Завидев Ильдара, Гурцелая расплылся в приторно-сладкой улыбке и обозначился уже весь: в летнем белом плаще и белой же шляпе а-ля мафиозо. Следом за ним на порог выпорхнула очередная пассия Анзорика — в легком полупрозрачном пеньюаре и наброшенном на кругленькие плечики коротком халатике.
— О! Граница как всегда на замке, да?! Здорово, Ильдар! Как семья, как дети?
— Твоими молитвами, — пробурчал Джмалов, не в силах оторвать взгляда от пеньюара под которым угадывалось молодое стройное тело и необыкновенно высокая грудь.
— Вика, запахнись, не смущай господина милиционэра, — строго приказал Гурцелая.
Вика покорно влезла в халат вся и поинтересовалась жеманно:
— Когда вернешься, Анзорик?
— Э, откуда я знаю, да? Бизнес, лапочка, вещь непредсказуемая. Туда поехал, сюда поехал, туда — снова ехать надо. Ближе к вечеру позвоню — поедем мясо кушать, кино пойдем, да?
— Я уже скучаю, котик.
— Э, знаю, что врешь. Но все равно приятно, да. Ну, ступай! — Анзори шутливо шлепнул девушку по заду, и та, вернувшись в квартиру, принялась греметь сталью замков. Гурцелая тем временем нажал кнопку вызова лифта. — Ну что, Ильдар, поедем дело делать, да? Ты — свое, я — свое. Ты — за маленькие деньги, я — за большие.
Джамалов, с невероятным усилием воли удержался от грубой ответки и склонив голову к левому плечу, вполголоса предупредил:
— Жека, мы спускаемся.
— Понял тебя: вы спускаетесь, — отозвался откуда-то Крутов.
Осмотрев кабину подъехавшего лифта, Ильдар запустил Гурцелая первым, вошел следом за ним и по-гагарински скомандовал «Поехали!..»
…Джип Гурцелая с заведенным мотором и персональным водителем Дживаном внутри уже был подан к подъезду. Рядом с ним, вертя головой на 270 градусов, стоял Крутов.
— Здравствуй, Женя! Здравствуй, дарагой! — преувеличенно-радостно загомонил Анзорик, выходя из дверей.
— После, в машине поздороваемся, — сквозь зубы выдавил Крутов. — Давай пошевеливайся.
— Невоспитанный ты человек, Женя. Грубый. Смотри, накатаю телегу твоему руководству.
Анзорик и Крутов забрались на заднее сиденье. Спереди сел Ильдар. Хлопнули дверцы.

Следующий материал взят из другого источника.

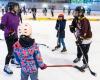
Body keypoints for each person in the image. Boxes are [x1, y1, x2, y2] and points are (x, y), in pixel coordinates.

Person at [0, 2, 20, 74]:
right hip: (8, 36)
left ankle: (13, 60)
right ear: (11, 7)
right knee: (10, 51)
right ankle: (6, 66)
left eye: (17, 6)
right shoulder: (6, 15)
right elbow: (2, 26)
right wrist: (9, 32)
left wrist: (18, 34)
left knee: (16, 49)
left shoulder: (17, 16)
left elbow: (17, 27)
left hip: (15, 36)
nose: (17, 8)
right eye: (16, 6)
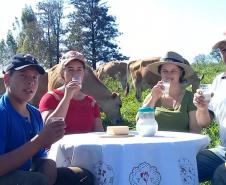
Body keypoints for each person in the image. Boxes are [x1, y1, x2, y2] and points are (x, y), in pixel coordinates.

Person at [0, 53, 94, 185]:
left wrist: (46, 162)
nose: (30, 82)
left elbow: (37, 156)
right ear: (7, 79)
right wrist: (39, 141)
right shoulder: (2, 113)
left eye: (34, 77)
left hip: (26, 173)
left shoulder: (35, 114)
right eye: (23, 75)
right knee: (39, 180)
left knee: (81, 176)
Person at [39, 50, 104, 134]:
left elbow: (99, 132)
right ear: (63, 73)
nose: (75, 74)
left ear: (84, 73)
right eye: (70, 70)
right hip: (59, 147)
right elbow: (47, 127)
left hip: (85, 147)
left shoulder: (91, 102)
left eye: (79, 70)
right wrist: (67, 97)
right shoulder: (51, 97)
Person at [137, 51, 201, 133]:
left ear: (181, 73)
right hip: (155, 144)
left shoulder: (190, 98)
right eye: (165, 71)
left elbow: (195, 130)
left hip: (182, 145)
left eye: (173, 71)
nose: (168, 75)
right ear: (160, 73)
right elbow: (139, 123)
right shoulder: (153, 95)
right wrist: (153, 99)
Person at [193, 39, 226, 184]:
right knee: (187, 164)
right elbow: (204, 122)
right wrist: (202, 108)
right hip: (224, 150)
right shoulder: (218, 81)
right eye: (224, 50)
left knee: (222, 173)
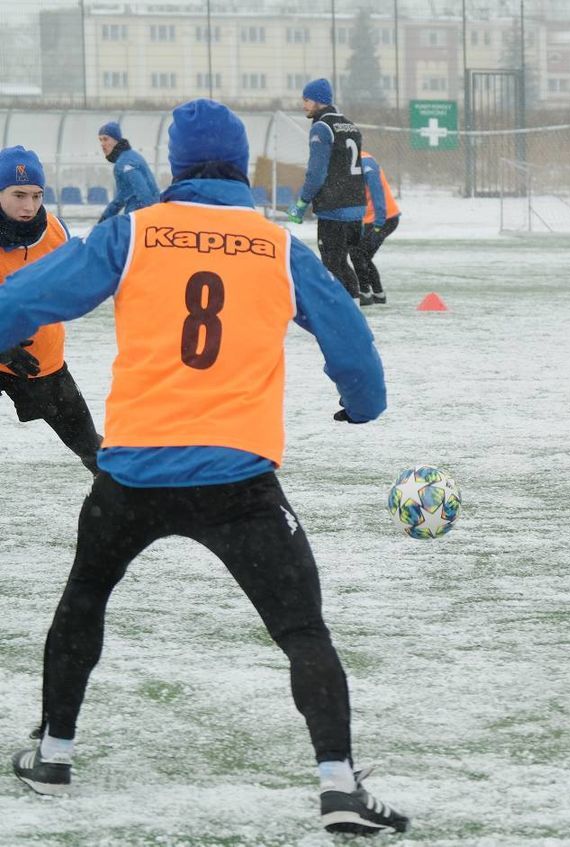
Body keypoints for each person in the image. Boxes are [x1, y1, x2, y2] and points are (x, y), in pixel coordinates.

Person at [0, 99, 407, 836]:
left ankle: (54, 753)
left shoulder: (134, 232)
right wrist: (363, 402)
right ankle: (339, 785)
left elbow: (28, 298)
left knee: (84, 599)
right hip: (238, 479)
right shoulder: (277, 245)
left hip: (132, 474)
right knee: (301, 629)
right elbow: (348, 335)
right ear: (244, 164)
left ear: (176, 165)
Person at [0, 145, 102, 475]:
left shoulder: (56, 232)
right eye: (18, 194)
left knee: (93, 449)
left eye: (37, 195)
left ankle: (134, 508)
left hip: (39, 361)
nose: (29, 205)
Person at [288, 78, 366, 305]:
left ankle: (345, 315)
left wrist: (302, 202)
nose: (303, 104)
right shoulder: (350, 125)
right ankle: (354, 307)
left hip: (335, 207)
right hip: (356, 204)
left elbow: (316, 173)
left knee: (333, 264)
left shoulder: (322, 127)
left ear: (318, 101)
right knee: (342, 263)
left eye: (307, 99)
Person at [349, 150, 400, 306]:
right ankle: (377, 294)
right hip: (371, 219)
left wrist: (379, 221)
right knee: (361, 254)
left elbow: (377, 192)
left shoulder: (366, 162)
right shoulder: (349, 162)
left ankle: (366, 292)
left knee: (359, 253)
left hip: (385, 218)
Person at [95, 121, 159, 224]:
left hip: (139, 221)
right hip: (140, 218)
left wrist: (147, 222)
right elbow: (121, 197)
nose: (102, 144)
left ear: (116, 140)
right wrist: (103, 221)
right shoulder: (128, 157)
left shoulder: (125, 162)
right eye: (100, 140)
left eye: (106, 139)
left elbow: (143, 192)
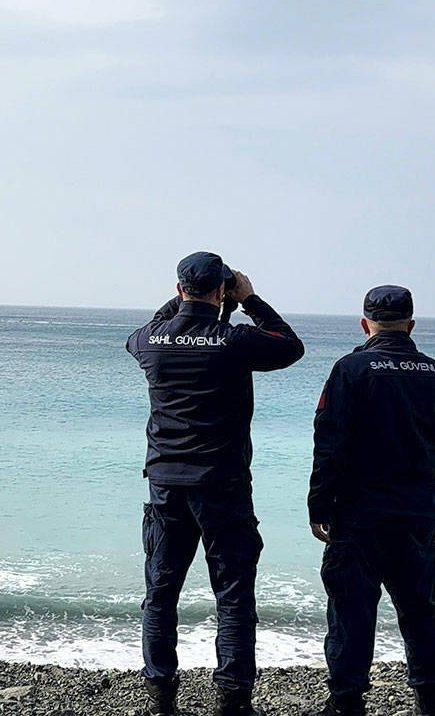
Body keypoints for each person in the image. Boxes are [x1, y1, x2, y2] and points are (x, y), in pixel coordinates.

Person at [126, 252, 305, 716]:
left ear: (179, 287)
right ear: (222, 290)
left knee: (161, 595)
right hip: (222, 485)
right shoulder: (234, 340)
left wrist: (188, 301)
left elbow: (150, 329)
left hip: (166, 485)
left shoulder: (151, 342)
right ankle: (232, 700)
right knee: (232, 596)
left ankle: (161, 698)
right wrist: (248, 300)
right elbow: (289, 345)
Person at [307, 285, 435, 716]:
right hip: (417, 515)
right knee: (420, 612)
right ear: (411, 325)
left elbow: (329, 444)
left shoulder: (351, 370)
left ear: (365, 324)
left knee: (351, 613)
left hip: (359, 517)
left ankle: (346, 703)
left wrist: (319, 505)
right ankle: (430, 700)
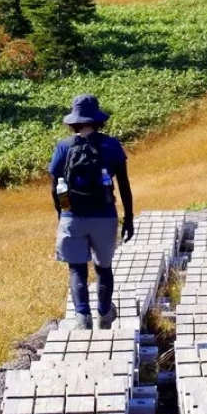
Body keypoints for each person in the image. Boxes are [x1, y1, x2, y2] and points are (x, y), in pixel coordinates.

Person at [49, 93, 134, 330]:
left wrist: (61, 216)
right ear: (97, 118)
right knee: (103, 267)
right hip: (105, 215)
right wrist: (129, 217)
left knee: (76, 267)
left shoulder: (63, 147)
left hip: (72, 216)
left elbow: (54, 185)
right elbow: (124, 185)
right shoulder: (111, 145)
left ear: (74, 120)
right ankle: (105, 313)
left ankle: (82, 317)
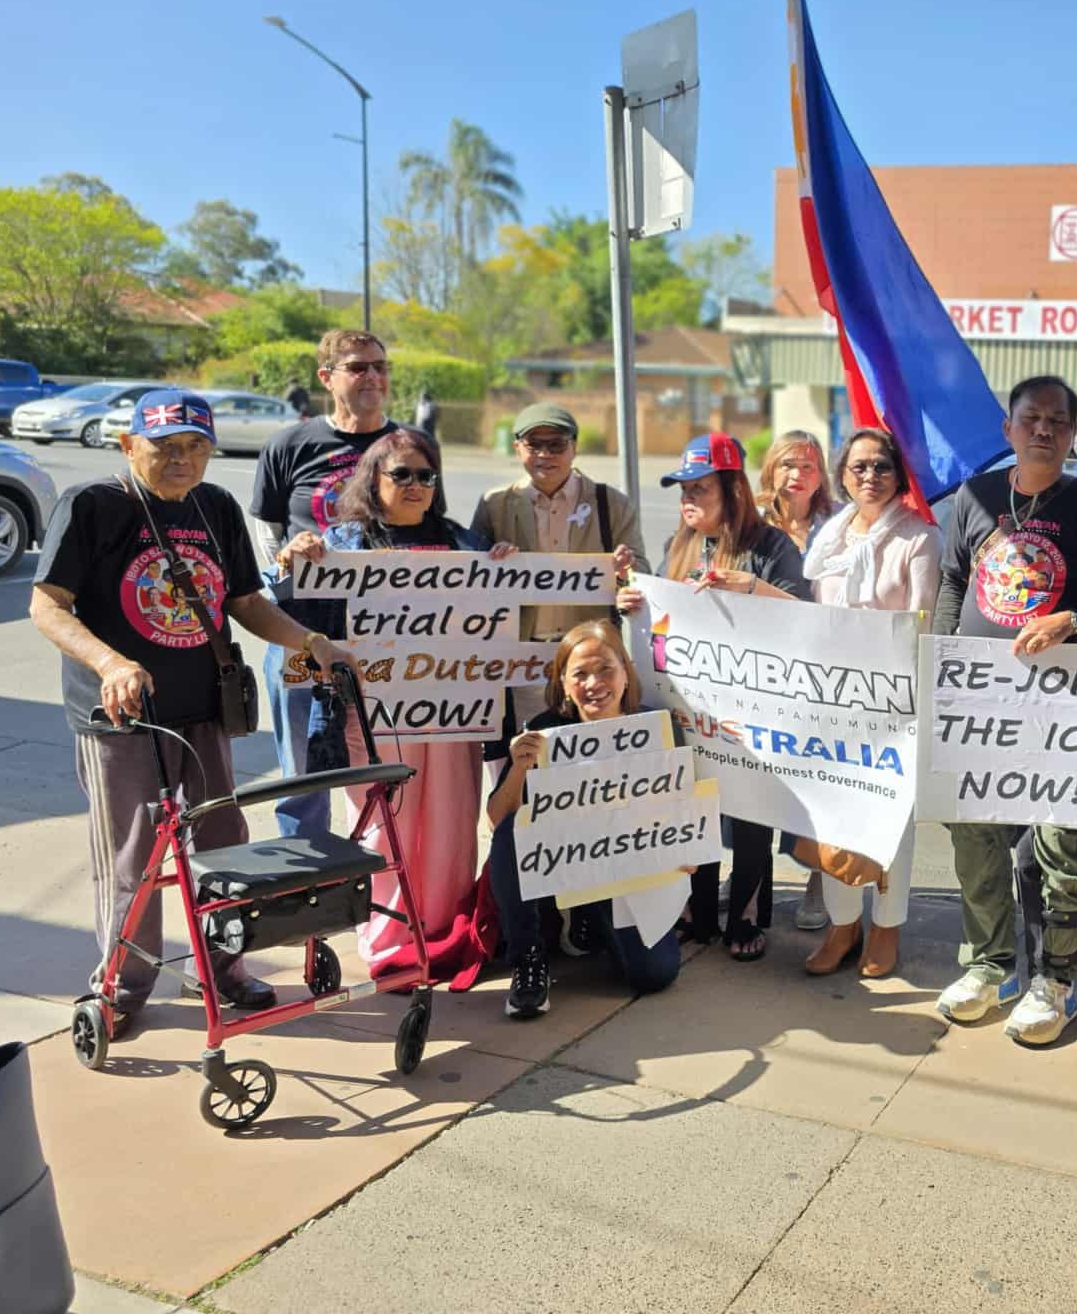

Джип, переваливаясь через «лежачих полицейских», медленно пополз из двора на проспект, и «гоблины» приступили к отбытию очередной повинности. «Милицейские шестерки запустили шестеренки», — как некогда мрачно высказался Вучетич, возвратившись со своего первого «дежурства по телу борзого рейдера».
После того как Павел Андреевич и Олег Семенович, «поставив галочки», убыли из конторы, празднование дня рождения Гриши Холина пошло по накатанной дорожке: много водки, еще больше пьяных споров и немного танцев. В последнем пришлось отдуваться Ольге, поскольку Наташа Северова, давшая себе зарок завязать с корпоративными пьянками, удалилась еще раньше верховного руководства.
Сейчас из хриплых казенных динамиков звучал еще более хриплый голос Леонарда Коэна. Ольга танцевала с именинником, а остальные гости, разгоряченные спиртным, сидели за столом и вели извечные ментовские разговоры за ментовскую же жизнь.
— …Да, но ведь есть еще такое понятие, как честь офицера! — ухал из главного калибра Афанасьев — единственный трезвый во всей этой компашке человек.
— Сергеич, не смеши мои полуботинки! — отстреливался короткими очередями Мешок. — Какая «честь»?! О чем ты вообще говоришь?! Если чудом сохранившиеся в нашей системе зубры, навроде Жмыха, попробуют ныне заикнуться о пресловутой чести, уверяю тебя, ничего, кроме здорового ржача в ответ, они не услышат. Такая, знаешь, типичная реакция уличной шалавы на предложение платонической любви!
— Во-во, — поддержал начальника Тарас. — Нет, конечно, под экстазные завывания Газманова из-за праздничного стола подымутся, во фрунт вытянутся и скупую мужскую слезу смахнут. А через два часа, в ближайшем супермаркете, недобрым взглядом обведя аудиторию: «Чего вы там говорите? Сердца? Под прицелом? Ну-ну…»
— Ну, опять завели свою шарманку: супермаркет, евсюковщина. Нельзя персонифицировать всю систему по одной из ее деталей! Причем ничтожнейшей!
Мешечко заговорщицки подмигнул Тарасу:
— Товсь! Сейчас должно прозвучать классическое: «В семье не без урода».